The rain started late afternoon. Snow warning for above 2500 feet starting at midnight. This is our first winter storm. Generally by Thanksgiving the Ashland Ski Resort has skiable snow. Not so this year. They are asking for donations.

Forecast is for wet snow on the 24th and 25th. I am gathering dry wood for the Yuletide bonfire.

Have a good week.


Sunday, December 9, 2007

Landed in Oregon XXIII

Good Morning!

December 3, 2007

How do you spell relief? Annie eagerly took her bread this morning.

Temp. 47 degrees. Rain. Heavy at times. At Cape Blanco, on the coast and a couple of hundred miles from here, the wind hit 113 today. Here, we had some mild wind. Not enough rain to flush the creek of its leaves.

Turkeys in the rain.

I noticed a couple of leaves on the magnolia tree. Also, on the apple there are some lower, newer branches, that still have solid green leaves.

On the supposition that Annie loss of appetite had to do with the gourmet rabbit food I bought her last week, today I bought some fresh good old fashioned alfalfa rabbit pellets.

Report on the Tacoma. First change of tires: 76,000 miles. First change of battery: 7 years. Replaced one back brake light: 8 years. Replaced one broken headlight: 9 years. The camper shell Sharon bought when the Tacoma was new has been flaking off its color for two years. It rear lifting window’s hardware for holding it open and closed stopped working this year. Replaced them today. Sometime, when I still smoked and Murphy rode with me, I stepped on the brakes and Murphy slid off the seat and broke the ashtray. This would have been like when the pickup was 3-4 years old. That was when the ashtray was replaced.

December 9, 2007

If you have a question, the answer is that I have one fulltime head cold. No room right now in the head for anything else. (Except for you.)

Have a good week.


Monday, December 3, 2007

Landed in OregonXXII

Good Morning!

November 26, 2007

Little warmer this morning: 32. No riotous robins. Gave Annie some bread and Brat some grain. Later in the morning I cut madrone for Brat. Annie I gave different seeds and nuts. I think she is becoming partial to blanched raw peanuts.

Cleaned Cap’s and Manners’ litter boxes. Read about operating a chipper. Fixed the pulley on the weight bench. Leveled the washer. More active outside. It was not all that warmer. Maybe I am becoming accustomed to colder mornings?

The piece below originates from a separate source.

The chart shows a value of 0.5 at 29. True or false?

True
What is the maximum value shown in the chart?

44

First thing, Sharon to Eagle Point. Met a locksmith who worked on the door of Daughter Number One. Met an appraiser. Asked me to do research on rottweilers. Amelia’s dad bought a puppy.

This evening it started to rain.

November 28, 2007

Across the valley today to Ashland. Huge banks of fog at the base of the western hills. Ashland was crowded. Market of Choice was delightful. Basque cheese.

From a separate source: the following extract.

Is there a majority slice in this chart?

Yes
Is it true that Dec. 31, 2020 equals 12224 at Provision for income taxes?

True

A lost story: A squirrel destroyed the finch feeder some months ago. The finch have moved on. I miss them.

Another: The coast redwood behind the gazebo continues to race skyward. When initially planted, before the gazebo, there were two. It was an exposed area -- hot and dry. One died. This one turned bushy, creating its own shade. Once its roots reached water, it was off and running. It is starting to overgrow the gazebo, but has not yet started to push the gazebo over. Off course, once the gazebo was built, for a few years the gazebo’s shadow sheltered the redwood.

Another: Remember last summer and we cut Cappy’s fur and now mornings are cold? It grew back nicely. And, like last year, when it starts getting colder Cappy starts eating. I think he is about 5 pounds heavier.

November 29, 2007

There are two groups of snowy egrets. One group, about a dozen birds, is partial to the fields near Heather’s Corner. The other group, about two dozen birds, works the field across from Fort Vanoy school.

December 1, 2007

Today was Abber-Jabber’s birthday party. She will be three on the 11th. Don’t ask. This is the third party. All of the kids are getting older. The party went smoothly. I think the parents are also getting more experienced at these things. It will soon be time for games and prizes. Her father gave her a battery powered jeep. Equivalent to giving me a D8 Caterpillar tractor.